New research presented at the Endocrine Society’s 2025 annual meeting suggests that early exposure to endocrine-disrupting chemicals may affect how the brain forms food preferences, especially cravings for sugary and high-fat foods.
Researchers at the University of Texas at Austin studied 30 rats exposed to a mixture of these chemicals either during gestation or infancy. Male rats developed a temporary preference for sugar, while female rats consistently favored fatty foods and gained weight.
“Our research indicates that endocrine-disrupting chemicals can physically alter the brain’s pathways that control reward preference and eating behavior,” said Emily N. Hilz, Ph.D., a postdoctoral fellow at UT Austin. “These results may partially explain increasing rates of obesity around the world.”
The team sequenced brain regions involved in appetite and reward. They found widespread gene expression changes in males and more targeted changes in the reward regions of females, patterns that aligned with differences in eating behavior.
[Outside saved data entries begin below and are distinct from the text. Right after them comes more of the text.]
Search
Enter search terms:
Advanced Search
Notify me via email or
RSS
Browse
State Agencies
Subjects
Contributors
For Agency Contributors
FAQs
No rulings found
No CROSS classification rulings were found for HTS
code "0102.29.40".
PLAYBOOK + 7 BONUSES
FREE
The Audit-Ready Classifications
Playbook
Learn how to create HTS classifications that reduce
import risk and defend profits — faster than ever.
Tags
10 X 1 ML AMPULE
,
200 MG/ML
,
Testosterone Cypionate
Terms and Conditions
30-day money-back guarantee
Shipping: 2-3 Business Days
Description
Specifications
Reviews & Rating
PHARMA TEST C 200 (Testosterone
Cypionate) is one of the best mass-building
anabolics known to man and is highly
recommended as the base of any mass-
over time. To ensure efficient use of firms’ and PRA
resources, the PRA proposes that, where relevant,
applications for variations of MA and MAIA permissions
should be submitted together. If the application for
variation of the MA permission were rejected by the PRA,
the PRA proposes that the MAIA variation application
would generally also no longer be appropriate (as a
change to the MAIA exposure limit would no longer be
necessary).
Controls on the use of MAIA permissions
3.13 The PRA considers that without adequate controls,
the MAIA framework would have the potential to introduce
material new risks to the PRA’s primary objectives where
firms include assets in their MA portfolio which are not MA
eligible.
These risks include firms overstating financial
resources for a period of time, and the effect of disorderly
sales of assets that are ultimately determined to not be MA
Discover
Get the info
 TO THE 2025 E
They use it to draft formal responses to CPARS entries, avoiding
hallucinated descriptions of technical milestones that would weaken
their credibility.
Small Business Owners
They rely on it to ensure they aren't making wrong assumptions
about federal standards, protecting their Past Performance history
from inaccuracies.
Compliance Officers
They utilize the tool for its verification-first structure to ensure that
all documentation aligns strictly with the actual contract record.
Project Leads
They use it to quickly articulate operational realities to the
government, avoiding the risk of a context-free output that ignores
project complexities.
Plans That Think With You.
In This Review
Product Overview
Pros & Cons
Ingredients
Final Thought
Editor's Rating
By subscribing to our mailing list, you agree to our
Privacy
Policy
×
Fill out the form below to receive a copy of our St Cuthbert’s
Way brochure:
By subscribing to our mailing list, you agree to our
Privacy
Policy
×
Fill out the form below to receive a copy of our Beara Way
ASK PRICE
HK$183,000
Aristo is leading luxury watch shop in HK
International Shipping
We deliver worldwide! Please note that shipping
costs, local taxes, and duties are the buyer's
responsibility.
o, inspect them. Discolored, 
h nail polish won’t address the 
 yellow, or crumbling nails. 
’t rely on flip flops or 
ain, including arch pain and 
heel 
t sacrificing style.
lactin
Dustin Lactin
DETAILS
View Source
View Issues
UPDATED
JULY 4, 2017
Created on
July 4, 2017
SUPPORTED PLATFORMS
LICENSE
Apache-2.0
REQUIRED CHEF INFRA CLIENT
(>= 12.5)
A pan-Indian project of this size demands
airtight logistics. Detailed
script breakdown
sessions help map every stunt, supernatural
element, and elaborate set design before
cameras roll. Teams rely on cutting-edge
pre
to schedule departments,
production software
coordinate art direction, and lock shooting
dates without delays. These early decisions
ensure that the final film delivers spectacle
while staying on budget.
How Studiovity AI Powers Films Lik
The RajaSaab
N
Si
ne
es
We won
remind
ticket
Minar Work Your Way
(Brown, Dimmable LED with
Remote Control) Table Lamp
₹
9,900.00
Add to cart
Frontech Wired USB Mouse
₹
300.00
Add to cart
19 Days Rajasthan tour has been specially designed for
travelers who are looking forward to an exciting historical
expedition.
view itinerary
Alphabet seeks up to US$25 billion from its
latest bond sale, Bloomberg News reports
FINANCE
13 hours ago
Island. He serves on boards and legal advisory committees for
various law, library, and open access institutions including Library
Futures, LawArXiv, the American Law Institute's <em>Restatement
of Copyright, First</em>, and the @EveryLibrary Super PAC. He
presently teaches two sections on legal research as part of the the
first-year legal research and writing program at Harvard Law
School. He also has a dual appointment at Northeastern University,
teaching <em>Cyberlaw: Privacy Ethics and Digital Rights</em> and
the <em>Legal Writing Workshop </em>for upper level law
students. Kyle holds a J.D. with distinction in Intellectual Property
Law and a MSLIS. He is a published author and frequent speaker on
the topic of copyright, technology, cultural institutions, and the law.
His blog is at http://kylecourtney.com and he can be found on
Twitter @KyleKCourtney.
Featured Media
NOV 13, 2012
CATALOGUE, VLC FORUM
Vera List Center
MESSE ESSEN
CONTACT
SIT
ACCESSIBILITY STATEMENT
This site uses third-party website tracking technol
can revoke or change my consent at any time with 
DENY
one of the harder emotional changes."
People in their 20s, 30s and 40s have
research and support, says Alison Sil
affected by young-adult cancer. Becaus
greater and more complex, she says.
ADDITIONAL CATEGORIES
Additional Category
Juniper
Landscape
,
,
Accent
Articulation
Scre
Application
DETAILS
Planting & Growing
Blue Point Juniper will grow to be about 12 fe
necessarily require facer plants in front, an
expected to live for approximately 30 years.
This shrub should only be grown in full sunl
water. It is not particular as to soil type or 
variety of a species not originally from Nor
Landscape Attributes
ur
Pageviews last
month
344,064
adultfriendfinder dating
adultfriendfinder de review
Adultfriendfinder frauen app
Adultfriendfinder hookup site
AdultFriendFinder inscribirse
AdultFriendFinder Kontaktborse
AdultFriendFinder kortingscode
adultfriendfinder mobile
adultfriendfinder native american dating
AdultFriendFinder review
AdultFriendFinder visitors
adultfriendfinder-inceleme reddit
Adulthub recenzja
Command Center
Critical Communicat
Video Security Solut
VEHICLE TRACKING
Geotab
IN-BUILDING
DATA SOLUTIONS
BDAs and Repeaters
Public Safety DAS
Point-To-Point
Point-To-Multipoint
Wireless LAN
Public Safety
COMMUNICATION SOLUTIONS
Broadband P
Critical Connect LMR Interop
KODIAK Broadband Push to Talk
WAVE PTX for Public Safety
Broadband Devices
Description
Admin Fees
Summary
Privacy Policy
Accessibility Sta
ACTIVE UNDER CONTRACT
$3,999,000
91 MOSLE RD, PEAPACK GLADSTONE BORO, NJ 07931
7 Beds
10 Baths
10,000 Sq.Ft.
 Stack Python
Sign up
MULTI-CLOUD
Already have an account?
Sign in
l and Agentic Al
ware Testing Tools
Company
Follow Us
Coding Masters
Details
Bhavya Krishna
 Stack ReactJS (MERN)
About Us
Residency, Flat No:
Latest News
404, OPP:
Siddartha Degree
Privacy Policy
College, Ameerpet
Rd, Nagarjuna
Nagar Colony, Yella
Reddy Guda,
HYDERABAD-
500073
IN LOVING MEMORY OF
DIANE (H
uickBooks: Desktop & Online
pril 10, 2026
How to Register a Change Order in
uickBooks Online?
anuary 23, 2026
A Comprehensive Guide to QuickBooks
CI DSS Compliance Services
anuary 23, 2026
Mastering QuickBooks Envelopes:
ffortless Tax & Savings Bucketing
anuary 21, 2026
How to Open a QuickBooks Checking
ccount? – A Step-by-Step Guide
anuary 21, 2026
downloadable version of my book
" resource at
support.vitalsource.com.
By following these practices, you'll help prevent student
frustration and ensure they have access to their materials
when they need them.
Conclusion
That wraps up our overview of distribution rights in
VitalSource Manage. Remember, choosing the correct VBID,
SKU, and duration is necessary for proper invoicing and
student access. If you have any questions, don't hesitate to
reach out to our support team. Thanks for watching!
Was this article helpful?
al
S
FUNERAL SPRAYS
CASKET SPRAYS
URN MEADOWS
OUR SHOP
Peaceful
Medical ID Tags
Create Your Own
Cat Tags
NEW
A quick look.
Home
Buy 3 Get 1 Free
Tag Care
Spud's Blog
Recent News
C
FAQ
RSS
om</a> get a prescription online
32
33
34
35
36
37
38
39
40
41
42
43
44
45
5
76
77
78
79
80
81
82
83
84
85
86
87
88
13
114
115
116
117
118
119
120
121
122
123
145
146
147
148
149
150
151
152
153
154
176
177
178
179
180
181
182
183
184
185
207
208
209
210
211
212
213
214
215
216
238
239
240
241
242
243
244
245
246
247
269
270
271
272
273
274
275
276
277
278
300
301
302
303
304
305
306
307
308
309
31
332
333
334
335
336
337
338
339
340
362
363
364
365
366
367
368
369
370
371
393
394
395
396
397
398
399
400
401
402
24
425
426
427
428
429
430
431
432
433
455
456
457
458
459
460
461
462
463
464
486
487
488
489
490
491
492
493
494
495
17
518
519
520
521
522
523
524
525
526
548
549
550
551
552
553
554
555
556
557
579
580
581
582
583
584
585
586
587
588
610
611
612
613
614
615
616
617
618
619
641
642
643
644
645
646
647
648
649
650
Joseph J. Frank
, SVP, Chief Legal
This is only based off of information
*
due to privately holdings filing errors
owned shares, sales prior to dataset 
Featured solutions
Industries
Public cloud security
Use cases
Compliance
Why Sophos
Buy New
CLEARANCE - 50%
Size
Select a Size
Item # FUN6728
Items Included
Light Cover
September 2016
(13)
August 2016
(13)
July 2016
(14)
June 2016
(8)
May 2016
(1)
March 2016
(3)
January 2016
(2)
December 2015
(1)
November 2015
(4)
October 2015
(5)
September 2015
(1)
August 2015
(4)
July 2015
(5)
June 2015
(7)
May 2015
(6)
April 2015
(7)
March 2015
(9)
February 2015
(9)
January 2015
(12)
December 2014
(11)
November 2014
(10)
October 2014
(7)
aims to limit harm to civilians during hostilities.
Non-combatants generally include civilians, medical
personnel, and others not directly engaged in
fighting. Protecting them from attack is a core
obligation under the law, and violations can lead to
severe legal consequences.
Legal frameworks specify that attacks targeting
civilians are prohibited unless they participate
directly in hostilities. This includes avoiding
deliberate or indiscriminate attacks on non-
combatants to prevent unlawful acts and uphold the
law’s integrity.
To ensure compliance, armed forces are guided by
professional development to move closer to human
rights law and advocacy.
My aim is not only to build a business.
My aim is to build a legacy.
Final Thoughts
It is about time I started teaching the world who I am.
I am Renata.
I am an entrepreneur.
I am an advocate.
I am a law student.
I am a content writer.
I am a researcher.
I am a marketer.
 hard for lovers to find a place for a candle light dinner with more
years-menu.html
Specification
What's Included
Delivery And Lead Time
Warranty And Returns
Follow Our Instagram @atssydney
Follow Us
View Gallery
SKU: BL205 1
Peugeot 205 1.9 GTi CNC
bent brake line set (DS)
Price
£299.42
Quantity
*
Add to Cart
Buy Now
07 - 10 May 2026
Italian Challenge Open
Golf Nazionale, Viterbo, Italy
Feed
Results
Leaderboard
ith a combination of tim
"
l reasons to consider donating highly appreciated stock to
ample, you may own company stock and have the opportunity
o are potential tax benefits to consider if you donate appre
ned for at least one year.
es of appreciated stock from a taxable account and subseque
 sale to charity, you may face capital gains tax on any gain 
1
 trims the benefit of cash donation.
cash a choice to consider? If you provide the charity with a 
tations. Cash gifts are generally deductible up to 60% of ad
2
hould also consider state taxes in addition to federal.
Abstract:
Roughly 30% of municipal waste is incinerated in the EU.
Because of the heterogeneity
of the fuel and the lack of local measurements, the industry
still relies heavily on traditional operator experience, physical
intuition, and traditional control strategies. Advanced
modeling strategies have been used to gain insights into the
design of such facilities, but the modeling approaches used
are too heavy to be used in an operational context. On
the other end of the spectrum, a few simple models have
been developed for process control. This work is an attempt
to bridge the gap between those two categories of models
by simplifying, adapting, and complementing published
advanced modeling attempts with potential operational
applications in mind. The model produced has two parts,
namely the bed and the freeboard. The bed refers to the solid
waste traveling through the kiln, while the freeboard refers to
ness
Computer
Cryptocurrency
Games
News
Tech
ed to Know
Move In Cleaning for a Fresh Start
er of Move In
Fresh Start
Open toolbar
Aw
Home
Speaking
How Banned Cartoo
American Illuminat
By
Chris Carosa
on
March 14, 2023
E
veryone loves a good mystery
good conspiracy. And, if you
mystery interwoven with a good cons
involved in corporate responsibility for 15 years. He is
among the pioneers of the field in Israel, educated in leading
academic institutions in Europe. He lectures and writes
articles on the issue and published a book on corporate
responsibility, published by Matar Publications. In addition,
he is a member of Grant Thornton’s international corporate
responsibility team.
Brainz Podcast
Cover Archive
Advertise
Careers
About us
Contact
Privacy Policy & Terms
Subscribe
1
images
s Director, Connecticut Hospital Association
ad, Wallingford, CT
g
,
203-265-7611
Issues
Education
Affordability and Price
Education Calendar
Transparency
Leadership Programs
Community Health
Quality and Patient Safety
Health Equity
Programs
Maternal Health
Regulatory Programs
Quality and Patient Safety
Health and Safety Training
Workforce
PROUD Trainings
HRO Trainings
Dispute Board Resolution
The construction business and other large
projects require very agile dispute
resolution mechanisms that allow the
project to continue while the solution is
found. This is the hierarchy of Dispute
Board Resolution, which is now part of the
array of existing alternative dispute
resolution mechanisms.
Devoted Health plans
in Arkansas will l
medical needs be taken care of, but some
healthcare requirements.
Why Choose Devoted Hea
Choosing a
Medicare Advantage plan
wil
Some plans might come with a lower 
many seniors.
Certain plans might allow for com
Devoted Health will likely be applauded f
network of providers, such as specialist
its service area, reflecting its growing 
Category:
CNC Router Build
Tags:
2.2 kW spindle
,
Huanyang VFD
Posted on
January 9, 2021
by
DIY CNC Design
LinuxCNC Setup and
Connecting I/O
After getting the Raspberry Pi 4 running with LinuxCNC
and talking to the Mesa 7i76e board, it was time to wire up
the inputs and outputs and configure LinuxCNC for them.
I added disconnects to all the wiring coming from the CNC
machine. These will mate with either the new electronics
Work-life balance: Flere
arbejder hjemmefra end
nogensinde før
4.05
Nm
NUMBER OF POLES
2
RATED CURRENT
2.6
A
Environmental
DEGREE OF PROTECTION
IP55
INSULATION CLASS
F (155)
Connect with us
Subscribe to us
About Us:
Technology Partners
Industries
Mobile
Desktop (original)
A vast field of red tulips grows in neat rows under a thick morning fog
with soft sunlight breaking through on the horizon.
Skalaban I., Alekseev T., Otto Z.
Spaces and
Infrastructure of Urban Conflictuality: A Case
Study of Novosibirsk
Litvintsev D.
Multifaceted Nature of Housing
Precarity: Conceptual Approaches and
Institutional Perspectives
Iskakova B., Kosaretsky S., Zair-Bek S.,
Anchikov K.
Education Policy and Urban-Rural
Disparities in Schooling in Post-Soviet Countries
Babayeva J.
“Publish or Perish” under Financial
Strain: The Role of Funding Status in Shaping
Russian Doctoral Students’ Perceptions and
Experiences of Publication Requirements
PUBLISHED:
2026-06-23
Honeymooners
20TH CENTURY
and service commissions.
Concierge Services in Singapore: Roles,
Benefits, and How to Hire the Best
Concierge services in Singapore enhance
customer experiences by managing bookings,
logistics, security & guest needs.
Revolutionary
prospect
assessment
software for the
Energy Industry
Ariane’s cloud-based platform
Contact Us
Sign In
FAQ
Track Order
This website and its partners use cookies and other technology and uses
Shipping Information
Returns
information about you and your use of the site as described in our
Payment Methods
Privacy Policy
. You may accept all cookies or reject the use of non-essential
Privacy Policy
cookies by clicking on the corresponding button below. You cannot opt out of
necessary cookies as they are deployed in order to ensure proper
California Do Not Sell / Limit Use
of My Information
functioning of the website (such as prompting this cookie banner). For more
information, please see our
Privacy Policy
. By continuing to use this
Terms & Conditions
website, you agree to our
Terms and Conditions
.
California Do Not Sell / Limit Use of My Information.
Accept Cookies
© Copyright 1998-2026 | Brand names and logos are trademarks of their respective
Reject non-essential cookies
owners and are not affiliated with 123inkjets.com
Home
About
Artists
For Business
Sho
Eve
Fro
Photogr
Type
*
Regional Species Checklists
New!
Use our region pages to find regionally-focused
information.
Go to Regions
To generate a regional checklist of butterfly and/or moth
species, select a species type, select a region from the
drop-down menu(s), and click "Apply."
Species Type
Endocrine-disrupting chemicals are found in many everyday products, including food packaging, personal care items and environmental sources. While this study was conducted on animals, Hilz said the results raise important questions about how early-life exposure may shape long-term health.
“It’s important that people understand that there are negative impacts associated with consuming or being near endocrine-disrupting chemicals early in life,” Hilz said. “With this knowledge in hand, consumers may want to consider reducing personal interaction with environments, food and other types of products containing these chemicals during pregnancy and early childhood to reduce the risk of developing obesity later in life.”
More research is needed in humans, but these early findings highlight the need for awareness around chemical exposures during critical developmental stages.
This research was supported by the National Institute of Environmental Health Sciences, part of the National Institutes of Health.